• JOB:
From the rows below, print the stretch from the line containing "Page size: 1500x844." through the line containing "title Liste des" unchanged, including both of those lines.

• RECORDS SUPPLIED:
[START]
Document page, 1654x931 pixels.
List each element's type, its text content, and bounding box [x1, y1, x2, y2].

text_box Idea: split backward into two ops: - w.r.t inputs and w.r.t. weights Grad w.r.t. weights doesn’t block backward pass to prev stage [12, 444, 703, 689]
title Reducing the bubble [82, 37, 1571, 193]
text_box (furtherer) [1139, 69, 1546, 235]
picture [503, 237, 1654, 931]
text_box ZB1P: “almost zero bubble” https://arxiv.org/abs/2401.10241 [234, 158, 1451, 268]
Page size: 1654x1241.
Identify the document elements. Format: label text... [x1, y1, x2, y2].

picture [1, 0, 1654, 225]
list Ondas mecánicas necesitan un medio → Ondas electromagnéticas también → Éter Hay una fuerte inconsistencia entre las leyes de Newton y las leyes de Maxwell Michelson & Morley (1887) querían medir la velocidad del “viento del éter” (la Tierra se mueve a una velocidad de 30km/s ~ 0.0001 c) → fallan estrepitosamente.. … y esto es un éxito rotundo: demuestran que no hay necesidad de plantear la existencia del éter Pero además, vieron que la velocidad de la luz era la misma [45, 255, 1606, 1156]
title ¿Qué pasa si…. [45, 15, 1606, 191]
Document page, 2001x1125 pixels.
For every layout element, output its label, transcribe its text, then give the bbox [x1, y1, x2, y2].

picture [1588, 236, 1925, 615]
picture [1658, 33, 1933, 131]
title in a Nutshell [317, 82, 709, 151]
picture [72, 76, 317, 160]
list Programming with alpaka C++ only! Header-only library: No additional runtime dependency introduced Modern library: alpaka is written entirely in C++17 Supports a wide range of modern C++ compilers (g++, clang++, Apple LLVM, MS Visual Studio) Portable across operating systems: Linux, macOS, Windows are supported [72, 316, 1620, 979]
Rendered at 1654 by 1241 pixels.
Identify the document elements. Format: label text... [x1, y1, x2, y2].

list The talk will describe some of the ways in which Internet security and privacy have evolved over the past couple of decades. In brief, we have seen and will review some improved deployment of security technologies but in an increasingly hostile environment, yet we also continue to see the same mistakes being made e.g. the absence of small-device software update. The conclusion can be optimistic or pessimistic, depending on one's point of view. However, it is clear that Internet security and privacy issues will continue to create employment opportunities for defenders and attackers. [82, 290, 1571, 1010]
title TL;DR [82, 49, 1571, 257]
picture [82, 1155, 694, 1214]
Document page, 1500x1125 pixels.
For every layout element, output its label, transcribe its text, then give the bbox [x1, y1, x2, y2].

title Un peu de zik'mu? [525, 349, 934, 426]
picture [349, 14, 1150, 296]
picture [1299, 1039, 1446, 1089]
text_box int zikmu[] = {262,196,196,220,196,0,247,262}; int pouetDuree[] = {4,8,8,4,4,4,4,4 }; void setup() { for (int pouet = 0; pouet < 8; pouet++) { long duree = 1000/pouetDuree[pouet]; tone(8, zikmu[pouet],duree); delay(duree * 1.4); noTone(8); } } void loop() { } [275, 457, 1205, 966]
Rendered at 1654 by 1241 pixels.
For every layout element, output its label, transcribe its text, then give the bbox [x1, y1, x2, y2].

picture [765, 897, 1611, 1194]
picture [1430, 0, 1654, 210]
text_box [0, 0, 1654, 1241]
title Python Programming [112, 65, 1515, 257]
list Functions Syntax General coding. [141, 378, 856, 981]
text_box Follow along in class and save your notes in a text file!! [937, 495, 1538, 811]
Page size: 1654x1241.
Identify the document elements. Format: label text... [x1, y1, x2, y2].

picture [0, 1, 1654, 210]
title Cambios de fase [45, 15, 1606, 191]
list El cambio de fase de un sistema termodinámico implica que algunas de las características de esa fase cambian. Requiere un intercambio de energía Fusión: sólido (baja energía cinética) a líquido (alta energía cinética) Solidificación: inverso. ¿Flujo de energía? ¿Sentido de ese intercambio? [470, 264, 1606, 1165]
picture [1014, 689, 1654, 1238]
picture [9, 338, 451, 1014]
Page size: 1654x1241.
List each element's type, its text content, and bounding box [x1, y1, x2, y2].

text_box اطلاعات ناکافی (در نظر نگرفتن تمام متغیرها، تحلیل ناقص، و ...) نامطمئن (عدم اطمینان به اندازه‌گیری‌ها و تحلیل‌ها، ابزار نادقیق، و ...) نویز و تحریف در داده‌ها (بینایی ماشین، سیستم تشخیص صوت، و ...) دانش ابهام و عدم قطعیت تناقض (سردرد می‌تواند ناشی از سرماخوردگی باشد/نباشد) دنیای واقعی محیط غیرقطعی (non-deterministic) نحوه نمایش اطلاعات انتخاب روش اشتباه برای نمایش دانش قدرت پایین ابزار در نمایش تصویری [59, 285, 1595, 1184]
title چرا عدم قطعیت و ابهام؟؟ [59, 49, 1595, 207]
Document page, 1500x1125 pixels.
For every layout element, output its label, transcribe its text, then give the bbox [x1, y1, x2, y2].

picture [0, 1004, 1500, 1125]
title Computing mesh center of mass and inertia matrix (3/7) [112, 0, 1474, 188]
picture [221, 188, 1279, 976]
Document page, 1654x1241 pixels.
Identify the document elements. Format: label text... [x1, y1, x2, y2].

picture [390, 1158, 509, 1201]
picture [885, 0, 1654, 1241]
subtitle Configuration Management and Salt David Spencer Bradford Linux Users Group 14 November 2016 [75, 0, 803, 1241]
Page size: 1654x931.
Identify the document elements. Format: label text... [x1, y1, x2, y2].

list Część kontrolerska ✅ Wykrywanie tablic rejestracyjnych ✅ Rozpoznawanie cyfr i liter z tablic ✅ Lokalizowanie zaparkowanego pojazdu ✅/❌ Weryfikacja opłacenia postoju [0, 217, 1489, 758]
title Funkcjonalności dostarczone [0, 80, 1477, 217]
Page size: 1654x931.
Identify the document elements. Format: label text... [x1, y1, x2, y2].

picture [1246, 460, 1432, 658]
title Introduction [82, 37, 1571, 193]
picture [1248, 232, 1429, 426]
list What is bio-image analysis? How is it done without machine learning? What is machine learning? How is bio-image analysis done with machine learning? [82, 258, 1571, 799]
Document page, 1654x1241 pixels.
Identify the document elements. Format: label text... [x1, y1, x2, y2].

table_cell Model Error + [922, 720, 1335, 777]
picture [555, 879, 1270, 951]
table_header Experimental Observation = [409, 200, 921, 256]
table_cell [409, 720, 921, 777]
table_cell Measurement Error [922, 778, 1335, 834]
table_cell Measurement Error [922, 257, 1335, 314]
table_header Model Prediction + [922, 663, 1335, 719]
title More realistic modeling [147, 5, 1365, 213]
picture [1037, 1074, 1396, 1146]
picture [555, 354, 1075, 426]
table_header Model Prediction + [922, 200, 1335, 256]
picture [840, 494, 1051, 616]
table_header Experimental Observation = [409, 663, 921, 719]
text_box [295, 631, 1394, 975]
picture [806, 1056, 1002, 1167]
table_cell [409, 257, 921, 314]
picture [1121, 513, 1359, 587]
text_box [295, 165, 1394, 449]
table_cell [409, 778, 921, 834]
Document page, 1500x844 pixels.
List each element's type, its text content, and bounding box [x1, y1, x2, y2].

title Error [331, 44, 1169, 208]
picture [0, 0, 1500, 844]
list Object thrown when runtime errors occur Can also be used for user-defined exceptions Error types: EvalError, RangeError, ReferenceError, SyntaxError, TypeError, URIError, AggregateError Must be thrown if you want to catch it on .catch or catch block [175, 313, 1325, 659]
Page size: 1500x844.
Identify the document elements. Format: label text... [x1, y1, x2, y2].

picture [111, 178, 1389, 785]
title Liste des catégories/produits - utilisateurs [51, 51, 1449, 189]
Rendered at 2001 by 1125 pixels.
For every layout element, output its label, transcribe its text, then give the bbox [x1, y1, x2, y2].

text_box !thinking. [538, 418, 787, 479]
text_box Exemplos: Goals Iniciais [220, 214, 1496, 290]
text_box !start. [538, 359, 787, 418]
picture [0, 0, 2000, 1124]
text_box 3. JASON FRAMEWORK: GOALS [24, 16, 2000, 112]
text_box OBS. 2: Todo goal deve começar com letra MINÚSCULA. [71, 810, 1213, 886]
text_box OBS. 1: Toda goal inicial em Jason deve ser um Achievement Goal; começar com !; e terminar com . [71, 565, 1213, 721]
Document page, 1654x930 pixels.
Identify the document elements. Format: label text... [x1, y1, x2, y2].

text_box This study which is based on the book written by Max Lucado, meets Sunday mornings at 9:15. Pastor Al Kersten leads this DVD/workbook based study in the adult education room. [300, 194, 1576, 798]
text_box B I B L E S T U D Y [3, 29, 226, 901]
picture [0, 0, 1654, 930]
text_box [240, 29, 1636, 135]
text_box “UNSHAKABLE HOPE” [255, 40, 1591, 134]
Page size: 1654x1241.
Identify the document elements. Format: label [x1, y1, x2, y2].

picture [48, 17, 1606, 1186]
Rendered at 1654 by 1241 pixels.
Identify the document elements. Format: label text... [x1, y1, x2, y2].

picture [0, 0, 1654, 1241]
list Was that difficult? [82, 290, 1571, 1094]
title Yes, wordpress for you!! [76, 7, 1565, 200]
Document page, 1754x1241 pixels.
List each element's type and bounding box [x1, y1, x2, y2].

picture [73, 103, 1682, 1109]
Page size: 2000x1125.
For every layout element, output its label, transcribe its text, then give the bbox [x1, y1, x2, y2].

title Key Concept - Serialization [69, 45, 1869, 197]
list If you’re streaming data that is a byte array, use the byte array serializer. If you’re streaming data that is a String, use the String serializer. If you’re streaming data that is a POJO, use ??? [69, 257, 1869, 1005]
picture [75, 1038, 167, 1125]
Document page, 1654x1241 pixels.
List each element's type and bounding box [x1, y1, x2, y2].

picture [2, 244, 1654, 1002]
[END]
• CORRECT OUTPUT:
Page size: 1500x844.
Identify the document elements. Format: label text... [x1, y1, x2, y2].

picture [111, 178, 1389, 785]
title Liste des catégories/produits - utilisateurs [51, 51, 1449, 189]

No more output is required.